不妊症である場合、原因がわかる場合とわからない場合があります。
受け止め方は人それぞれではありますが、例えば、卵管閉塞している場合や、無精子症だという場合などは、
大変なことではありますが、治療方法もはっきりと見えてくるものです。
しかし、はっきりしない場合、排卵しにくい、着床しにくい、というような原因が不明であったり、特定できないものが
実はたくさんあります。
その中の1つで、最近非常に増えているのが、子宮内膜症です。
子宮内膜症とは
子宮内膜症とは、要約すると、
「子宮内膜じゃないところに、子宮内膜ができてしまう状態」
というものです。
子宮内膜とは、文字通り、子宮の内側にある膜のことを指し、ホルモンと相関する形で育っていく膜のことです。

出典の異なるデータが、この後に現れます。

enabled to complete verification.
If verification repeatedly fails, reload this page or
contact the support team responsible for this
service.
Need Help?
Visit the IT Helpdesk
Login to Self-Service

具体的には、月経が終わると、エストロゲンが増え、それに伴い子宮内膜は徐々に厚くなっていきます。
排卵の後、プロゲステロンが加わると、受精卵の着床しやすくなるように変化していきます。
ふかふかの子宮内膜のように形容されるのは、この時期を指します。
もしも、妊娠しなかった場合には、これらのホルモンが少なくなり、子宮内膜が一気にはがれ落ちてしまい、月経が起こります。
子宮じゃない場所でこの月経(出血)が起こるとどうなってしまうのか、というのがポイントです。
例えば、卵管であったり、卵巣でも、このようにホルモンに呼応して、
厚くなり、そこでは妊娠が成立することはないので、はがれおち出血していくわけです。
これが毎月繰り返されると、そこで炎症が起こってしまったり、その周りが癒着してしまうようなことになります。
これが卵巣の場合、出血を繰り返していくと、血液が徐々にたまっていってしまい、
時間の経過とともにドロドロとしたチョコレートのような状態になります。
これがチョコレート嚢胞といわれるものです。
子宮内膜症=不妊ということではありませんが、おおよそ半数が不妊症であるといわれています。
子宮内膜症の症状は?
子宮内膜症の特徴的な症状は
- ある時を境に徐々に悪化する月経困難症
- 過多月経
- 性交痛
- 排便痛
- 不妊
などが挙げられます。
最も多いのは1の月経困難症です。
月経困難症とは、月経時に下腹痛、腰痛などが強く、就労、家庭生活など社会に支障をきたす場合をいい、
「痛みがひどく、横になっていないと耐えられない」
「痛みがつらくて学校や会社に行けない」
ような状態を指します。
子宮内膜症の方は、これがあるときを境に徐々に強くなっていくというのが傾向です。
この痛みが強い方は、月経を起こさないように薬物療法で痛みを緩和させる場合があります。
当然この場合、月経が来ないわけなので、妊娠することはできません。
子宮内膜症が引き起こす不妊症
子宮内膜症が不妊を引き起こす理由はいくつかあるとされていますが、
代表的なものが「ピックアップ障害」です。
子宮内膜症によるピックアップ障害
子宮内膜症によって、癒着やチョコレート嚢胞が卵巣や卵管、子宮の位置関係を変えてしまったり、
可動性の障害を引き起こすことによって、卵管采が卵子をピックアップできなくなってしまうというものです。
卵管通過障害
卵管内で子宮内膜症が出来てしまう事で、癒着し、通過できない状態になってしまうこと。
その他、排卵障害さらには、胚発生の不良も引き起こされます。
一説では、原因不明性の不妊で腹腔鏡検査を受けてみると、約半数の方に子宮内膜症が確認されるというほど、
不妊症との関係性は深いとされています。
子宮内膜症に対しての治療は、状況や部位によってさまざまではありますが、
別の機会で解説したいと思います。